Investment outlook takeaways

  • Seek resilience and quality
    Resilient headline growth alongside widening dispersion strengthens the case for high quality fixed income. Investors can use bonds as a hedge against downside risks and active management to navigate divergent outcomes. Starting yields are much higher today than in 2022, providing cushion against inflationary tail scenarios.
  • Treat liquidity like an asset
    Within private credit, corporate direct lending remains illiquid and opaque. Investors have an opportunity to rebalance toward liquid and transparent public fixed income at similar yields. Signs of late-cycle credit stress reinforce the need for selectivity, scrutiny of pricing and liquidity terms, and a preference for collateral-backed, higher-quality investments.
  • Stay diversified and selective
    We favor leaning into global dispersion with targeted diversification across regions and currencies to further fortify portfolios. Similarly, consider inflation-hedging tools such as commodities and real assets.

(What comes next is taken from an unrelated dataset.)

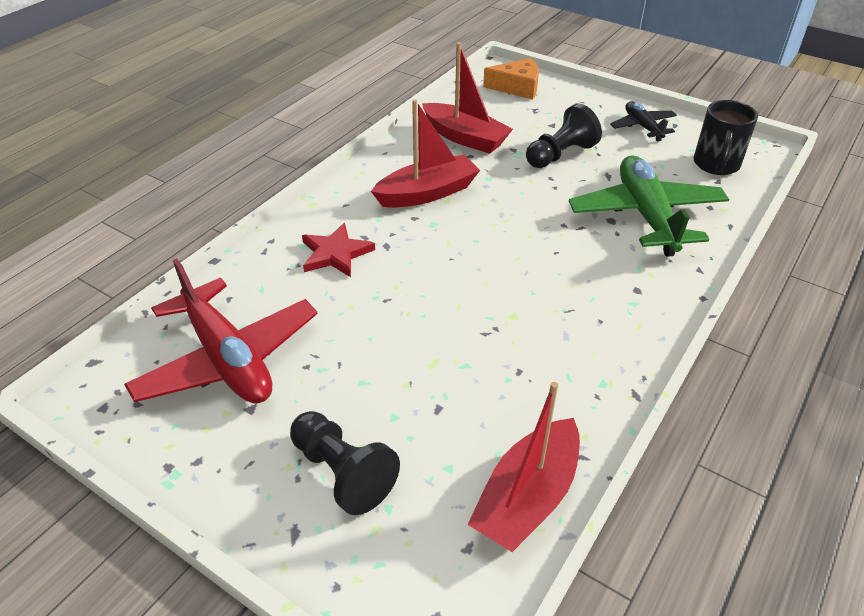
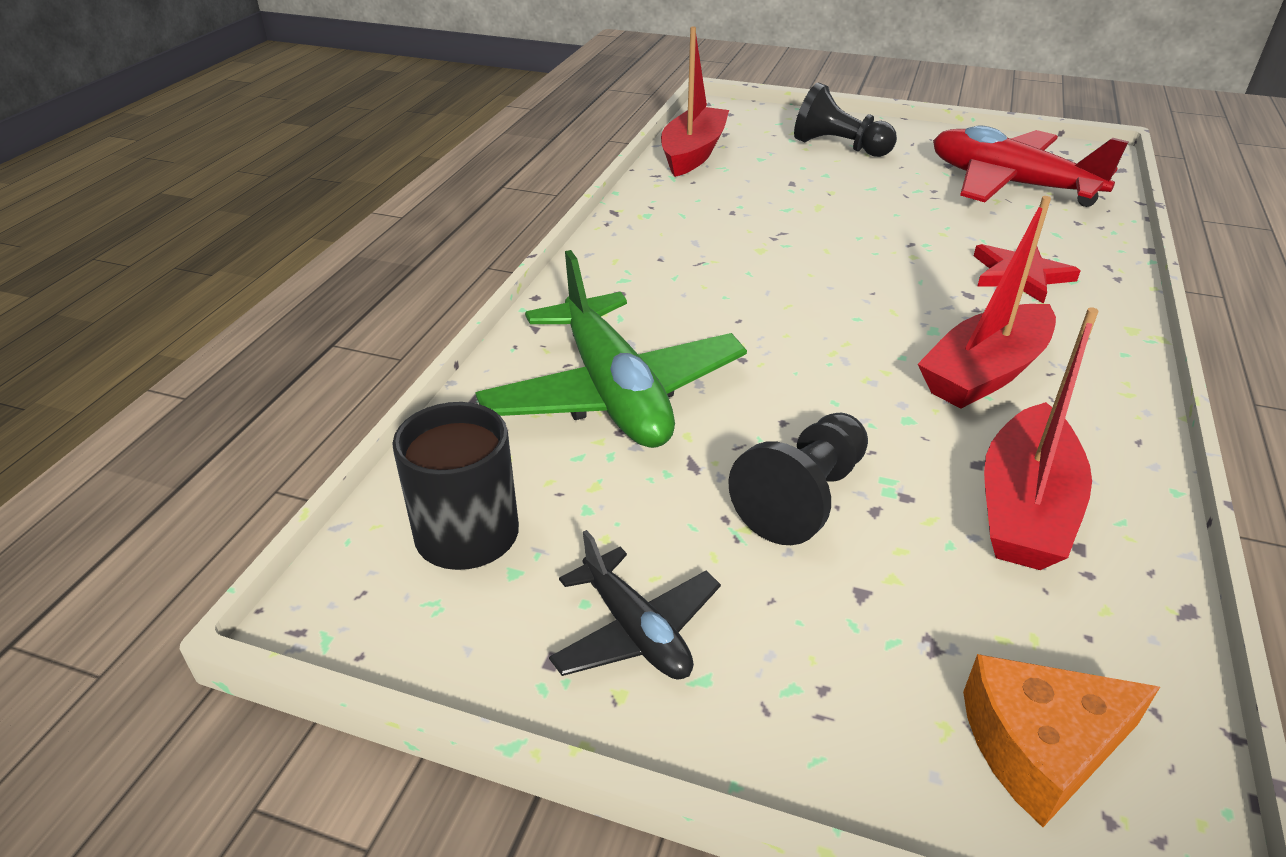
camera: 165 degrees right, 5 degrees down
red boat [422,42,513,154] -> red boat turned 90 degrees counterclockwise [984,307,1099,570]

Economic outlook: Resilience under strain

Resilient global headline growth has continued masking widening divergence across countries, industries, and households, as AI-fueled investment and wealth have offset tariff-related pressures. What has changed is the addition of a major new source of risk: the conflict in the Middle East. If this proves to be a short-term disruption, as markets are currently pricing, then the baseline outlook still assumes moderate global growth. However, a prolonged disruption would pose more significant challenges and increase global recession risks.

Geopolitical risks tend to transmit to the economy through changes to consumer and business confidence, financial conditions, and – most importantly today – energy prices. The Strait of Hormuz, a critical waterway for oil and energy shipments, remains effectively blocked. Similar to Russia’s invasion of Ukraine in 2022, this threatens to spark a global energy supply shock.